On the other hand, I do approve of this giant granite ‘Metropolitan Drinking Fountain and Cattle Trough Association’ trough in the crescent, now rather soulfully used  as a planter.

The Metropolitan Drinking Fountain and Cattle Trough Association is still in existence. Who knew?

Much of this part of Camden feels like a building site, but not in the same way as Notting Hill, or Chelsea, or Islington, where you sometimes get the impression that every house is ending up with a 3 storey-below-ground-basement, and a door painted Farrow & Ball Ball Green with brushed-stainless-steel numbers in large-scaled Gill Sans and oversized chrome door furniture.

I can guarantee that sort of work’s not at place in Mornington Crescent. Thank god.

I love a side elevation of a terrace with one door and a lot of completely impossible blank windows in it.

And I love the wastelands at the back of Mornington Crescent.  Around the corner, there’s a perfect colour scheme: blue, and blue and blue.
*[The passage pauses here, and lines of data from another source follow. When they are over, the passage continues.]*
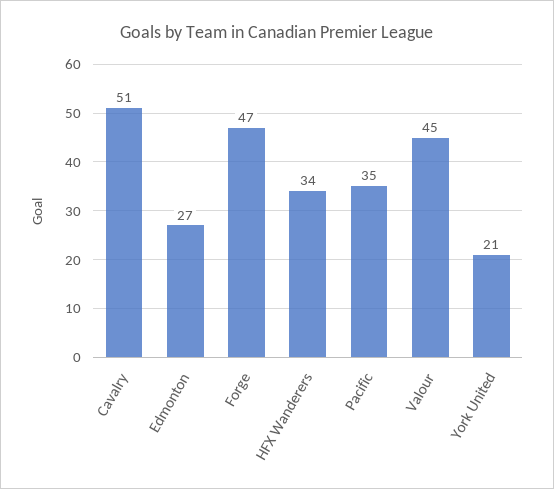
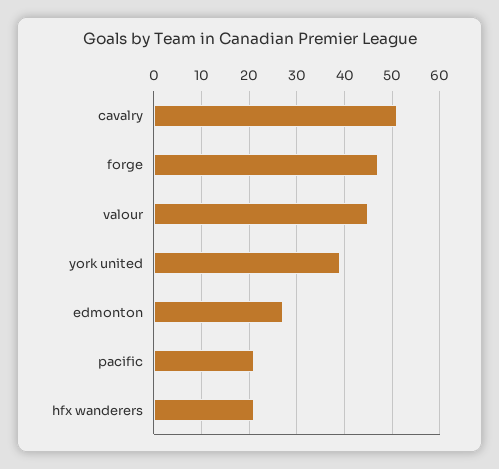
  {
    "Cavalry": 51,
    "Edmonton": 27,
    "Forge": 47,
-   "HFX Wanderers": 34,
+   "HFX Wanderers": 20,
-   "Pacific": 35,
+   "Pacific": 20,
    "Valour": 45,
-   "York United": 21
+   "York United": 40
  }

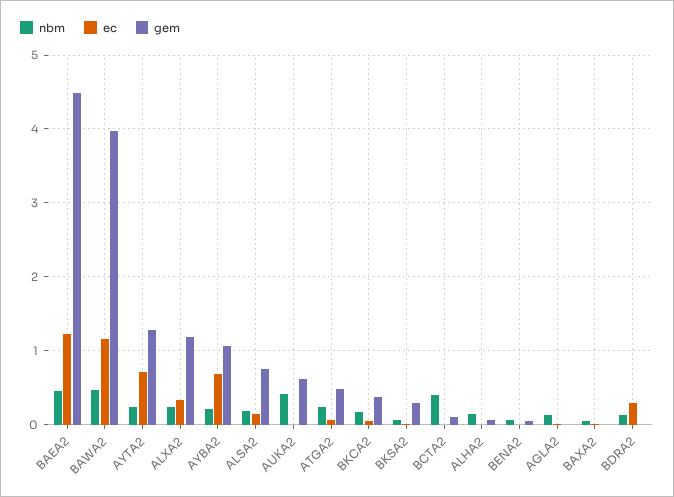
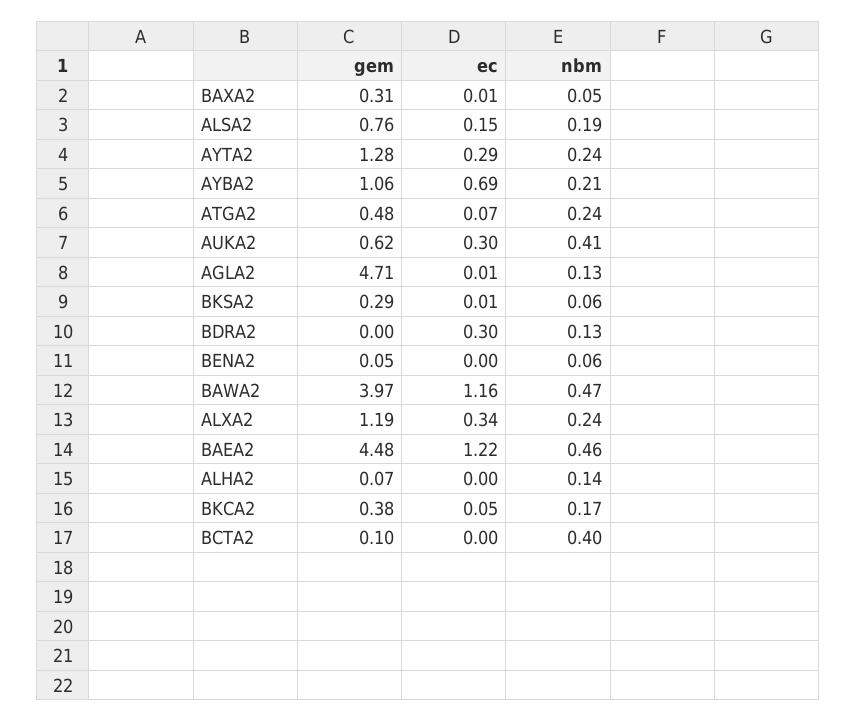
  {
    "nbm": {
      "BAEA2": 0.46,
      "BAWA2": 0.47,
      "AYTA2": 0.24,
      "ALXA2": 0.24,
      "AYBA2": 0.21,
      "ALSA2": 0.19,
      "AUKA2": 0.41,
      "ATGA2": 0.24,
      "BKCA2": 0.17,
      "BKSA2": 0.06,
      "BCTA2": 0.4,
      "ALHA2": 0.14,
      "BENA2": 0.06,
      "AGLA2": 0.13,
      "BAXA2": 0.05,
      "BDRA2": 0.13
    },
    "ec": {
      "BAEA2": 1.22,
      "BAWA2": 1.16,
-     "AYTA2": 0.7,
+     "AYTA2": 0.29,
      "ALXA2": 0.34,
      "AYBA2": 0.69,
      "ALSA2": 0.15,
-     "AUKA2": 0,
+     "AUKA2": 0.3,
      "ATGA2": 0.07,
      "BKCA2": 0.05,
      "BKSA2": 0.01,
      "BCTA2": 0,
      "ALHA2": 0,
      "BENA2": 0,
      "AGLA2": 0.01,
      "BAXA2": 0.01,
      "BDRA2": 0.3
    },
    "gem": {
      "BAEA2": 4.48,
      "BAWA2": 3.97,
      "AYTA2": 1.28,
      "ALXA2": 1.19,
      "AYBA2": 1.06,
      "ALSA2": 0.76,
      "AUKA2": 0.62,
      "ATGA2": 0.48,
      "BKCA2": 0.38,
      "BKSA2": 0.29,
      "BCTA2": 0.1,
      "ALHA2": 0.07,
      "BENA2": 0.05,
-     "AGLA2": 0,
+     "AGLA2": 4.71,
-     "BAXA2": 0,
+     "BAXA2": 0.31,
      "BDRA2": 0
    }
  }

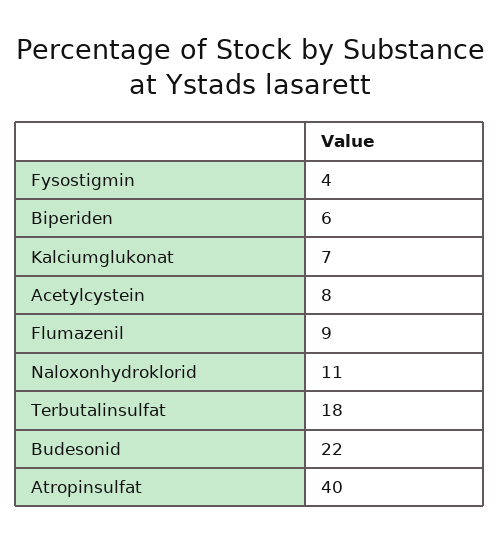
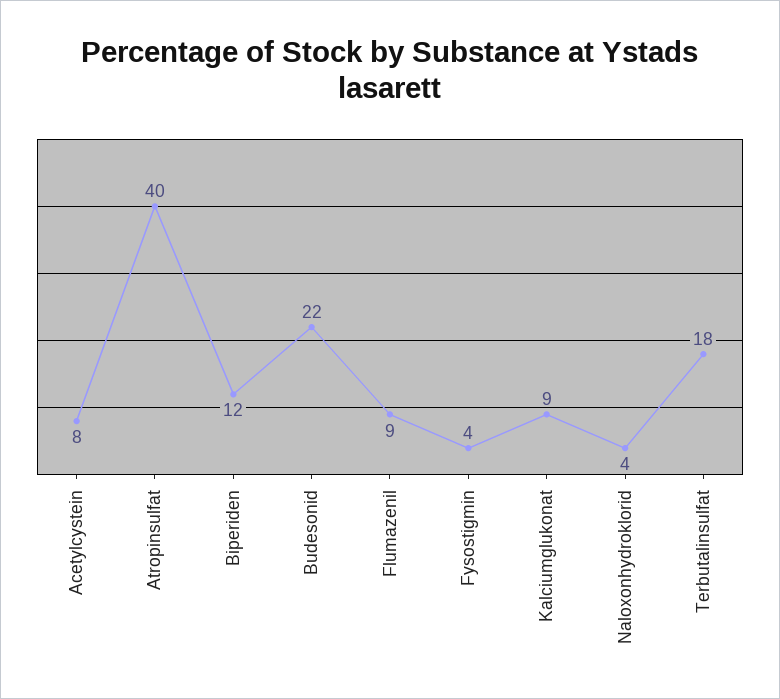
  {
    "Fysostigmin": 4,
-   "Biperiden": 6,
+   "Biperiden": 12,
-   "Kalciumglukonat": 7,
+   "Kalciumglukonat": 9,
    "Acetylcystein": 8,
    "Flumazenil": 9,
-   "Naloxonhydroklorid": 11,
+   "Naloxonhydroklorid": 4,
    "Terbutalinsulfat": 18,
    "Budesonid": 22,
    "Atropinsulfat": 40
  }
Normally, these days, you don’t get the pleasure of this sort of paint job outside of Wales or Cumbria.

Around the corner, on Albert Street, a terrace of houses so funky that I either think you are 80 years old or a subscriber to *wallpaper magazine if you live here. Cool.

Dusty leafy lovely Camden Town.

Crossing the Mornington Street bridge over the vast run of railway lines that run north from Euston, you arrive at John Nash’s Regency cottages of Park Village East.  You might even say: *Normal Service of Ben’s Blog commences here*.
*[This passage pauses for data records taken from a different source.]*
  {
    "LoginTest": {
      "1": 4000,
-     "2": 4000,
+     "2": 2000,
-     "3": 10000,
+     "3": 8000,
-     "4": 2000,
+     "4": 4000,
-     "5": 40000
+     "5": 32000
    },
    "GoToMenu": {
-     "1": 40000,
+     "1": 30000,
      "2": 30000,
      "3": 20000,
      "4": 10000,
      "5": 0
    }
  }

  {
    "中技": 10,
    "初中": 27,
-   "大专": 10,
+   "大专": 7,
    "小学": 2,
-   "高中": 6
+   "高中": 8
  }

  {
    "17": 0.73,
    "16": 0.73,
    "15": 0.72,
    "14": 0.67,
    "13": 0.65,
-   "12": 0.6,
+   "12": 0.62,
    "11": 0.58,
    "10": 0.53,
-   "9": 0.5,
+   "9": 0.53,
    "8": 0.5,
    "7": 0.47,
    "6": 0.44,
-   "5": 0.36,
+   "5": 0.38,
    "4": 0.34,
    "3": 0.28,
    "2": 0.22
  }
Park Village East flanks the eastern edge of The Regent’s Park which I wrote about a little while ago here.  A short walk north, you see the perfect Picturesque moment of houses, trees, and the water of the Regent’s Canal (which, let us face it, could similarly provide a blog of its own)…

And then, you arrive in the ice-cream villas of Primrose Hill. Bliss:

Each house to me is like an illustration in a children’s book, perhaps by Ardizzone.

I was happy to chance upon the Primrose Hill Studios, tucked off Fitzroy Road.

Well, I thought one of these might suit Maria, until I find on an estate agent’s website that they rent for £2,100 per week (1 bedroom).

More ice-cream colours, and a view of Primrose Hill at the end of the street:

One of the things which fascinates me about my work with housing development today is people’s fear of repetition.  You can’t make one house just like the next. Here’s a whole (beautiful) street of repetition… 9 houses on each side of the road which are identical.  It would be a big task today to persuade a housebuilder to do something so… easy.

Chalcot Crescent drifts around the corner.

I enjoyed seeing this house, owned by scrapey-scrapey people who had painted their windows a beautiful pea-green and their door a handsome oxblood red. I suspect they have walls hung with Peter Hone plasters and I definitely suspect they (or one of their friends) read this blog.

The bike-frame-front-door-colour-combo was almost a little much to bear.

From there up to Regent’s Park Road, which was about as beautiful as you can get on a sunny Sunday morning.

I love all these Nissan Figaro’s driving around today’s blog.

I could have dropped in to beautiful, perfect, Primrose Hill books for a browse…

…but let’s face it.  The weather was too beautiful, and anyway I like to buy all my books, at about 1am, having drunk a bottle of wine, on amazon (okay, publishing people, I know you’ll hate me, but I buy a LOT more books, especially heavy architecture ones, when it becomes the postman’s job to carry them home).

And then, I bought my sandwich, and headed to Primrose Hill itself, and lay in the sunshine, and drank in the most beautiful view in the whole of London… spires rising above the forest trees of Regent’s Park.

…the black towers are Euston Station. Okay, okay. You may not love them, but how much more restrained and elegant than Rafael Viñoly’s hideous ‘Walkie-Talkie’ (to the left of the picture). For reasons I can’t quite put my finger on, I’m open minded on the Shard (to the right). But really…. St Paul’s…. hello?   Kind of perfect… a bit of an affront to everything that surrounds it.

See what I mean? I hate the Walkie fucking talkie.

But London, I’ve said it before. Whatever happens, I love you.